- [Exercise brief] Retrieve each line that contains the word "none" from the entries below.

- [Source material]
-=-=-
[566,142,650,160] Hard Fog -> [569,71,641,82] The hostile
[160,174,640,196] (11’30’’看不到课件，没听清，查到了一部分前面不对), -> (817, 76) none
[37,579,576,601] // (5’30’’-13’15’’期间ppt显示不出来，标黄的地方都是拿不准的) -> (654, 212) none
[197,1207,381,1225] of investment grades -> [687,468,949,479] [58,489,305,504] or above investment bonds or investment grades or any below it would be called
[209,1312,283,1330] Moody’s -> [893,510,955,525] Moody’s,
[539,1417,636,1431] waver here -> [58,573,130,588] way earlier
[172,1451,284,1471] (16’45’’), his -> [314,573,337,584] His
-=-=-
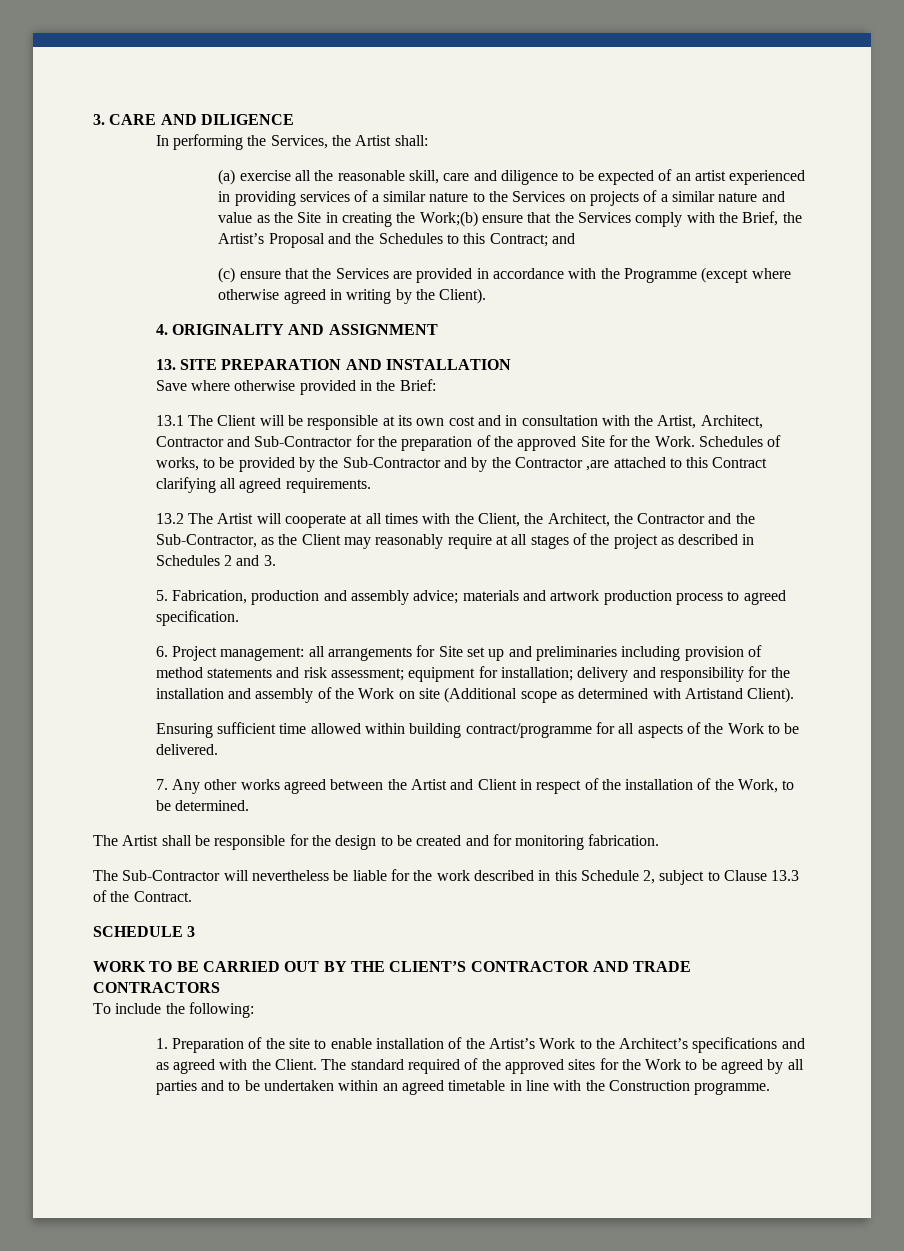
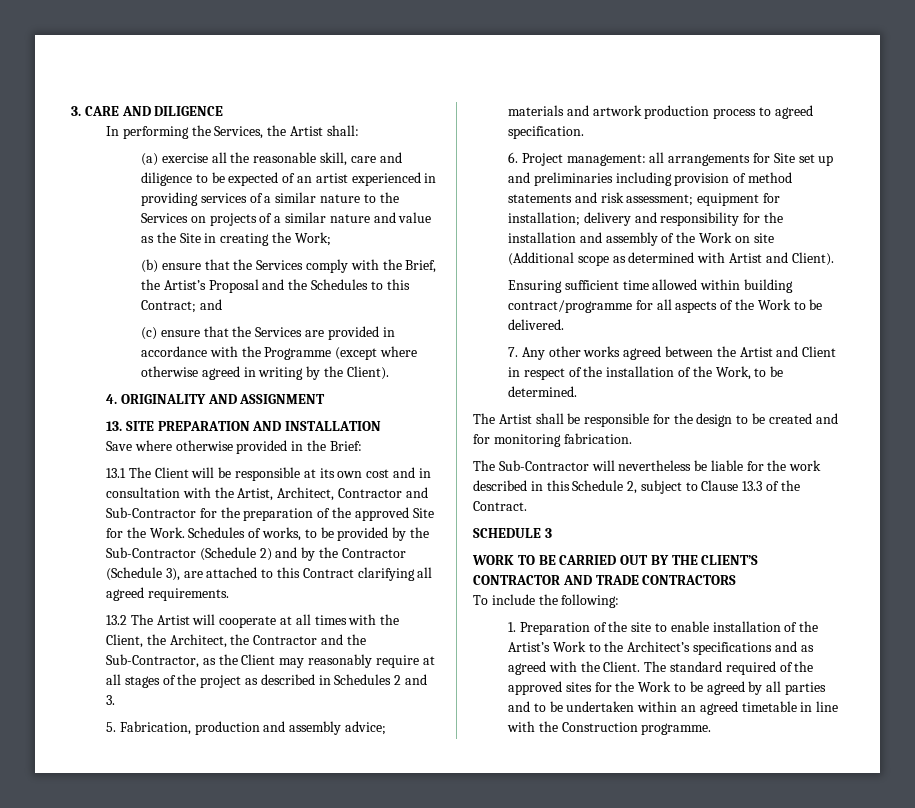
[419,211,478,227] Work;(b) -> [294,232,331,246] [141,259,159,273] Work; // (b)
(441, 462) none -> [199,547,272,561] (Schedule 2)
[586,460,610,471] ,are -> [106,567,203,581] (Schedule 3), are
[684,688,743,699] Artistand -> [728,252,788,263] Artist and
-=-=-
- [Answer to this task]
[160,174,640,196] (11’30’’看不到课件，没听清，查到了一部分前面不对), -> (817, 76) none
[37,579,576,601] // (5’30’’-13’15’’期间ppt显示不出来，标黄的地方都是拿不准的) -> (654, 212) none
(441, 462) none -> [199,547,272,561] (Schedule 2)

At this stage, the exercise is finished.